Ah true love – a time when you can finally cast aside wondering whether or not somebody loves you, and bask in the knowledge that they surely do.
Especially if they told you so from inside the television. You know, like if your lover is a celebrity that you’ve never met in person, but every time you watch their show they lift their eyebrow just so – and it’s a message just for you. A message telling you to slip past the guards on their private property, climb through a window that you may or may not have just broken, and then lay in bed wearing nothing but the damp towel they left for you in a pile on their bathroom floor.
The other nice thing about true love is you can totally beef around your boyfriend/girlfriend/husband/wife and they can’t leave you for it. It’s in the constitution or something. 3rd amendment.
Good thing for Russell Brand our founding fathers thought of that sort of thing – otherwise Katy Perry might have already left him for less stinky pastures.
A lot of things about the Brand/Perry relationship re going public recently. They got engaged a while back, that much we’ve known. They’ve also started some kind of counseling, presumably so they don’t try to knife each other after they tie the knot.

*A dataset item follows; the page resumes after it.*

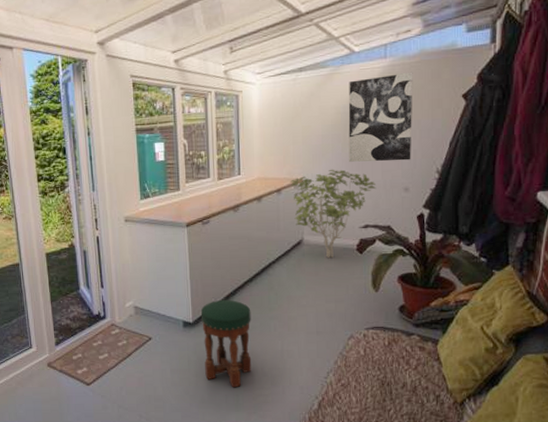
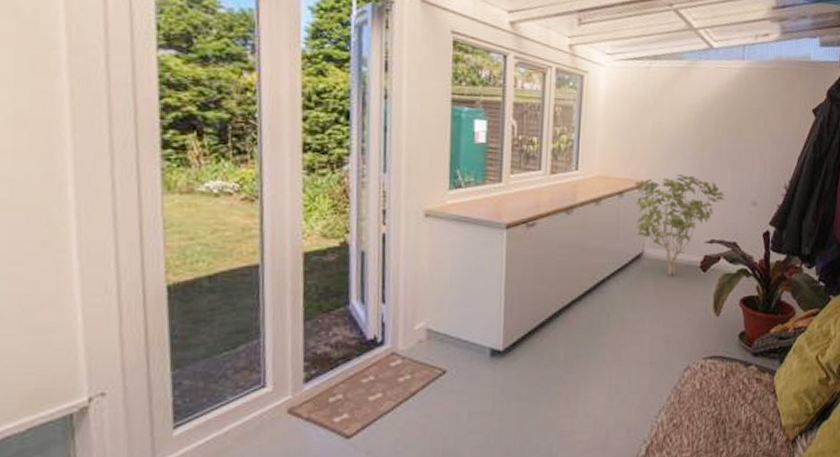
stool: present [200,299,252,388] -> none [513,321,577,434]
wall art: present [348,72,413,162] -> none [699,78,769,172]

And the most recent news of theirs to smear all over the internets is that Russell Brand’s vegetarian farts smell absolutely horrific. Katy Perry gives a first hand account:
“Being a vegetarian his farts are the worst things ever. Lingering and revolting.”
You can really tell Brand is a stinky guy by looking at him – his super-penetrating gas comes as no surprise. We’d actually be more surprised if someone told us he doesn’t use his wetter farts to keep his mass of hair in place.
C’mon – you know when that stuff dries it’d be able to save more people than that Katrina Superdome. Just mix that moist fart with a little cement powder, possible some straw – and you’ll have yourself that is both wind and rain resistant.
If only Brand had been more popular state side back in ’05. Think of the good he and his stupid hair might have been able to do.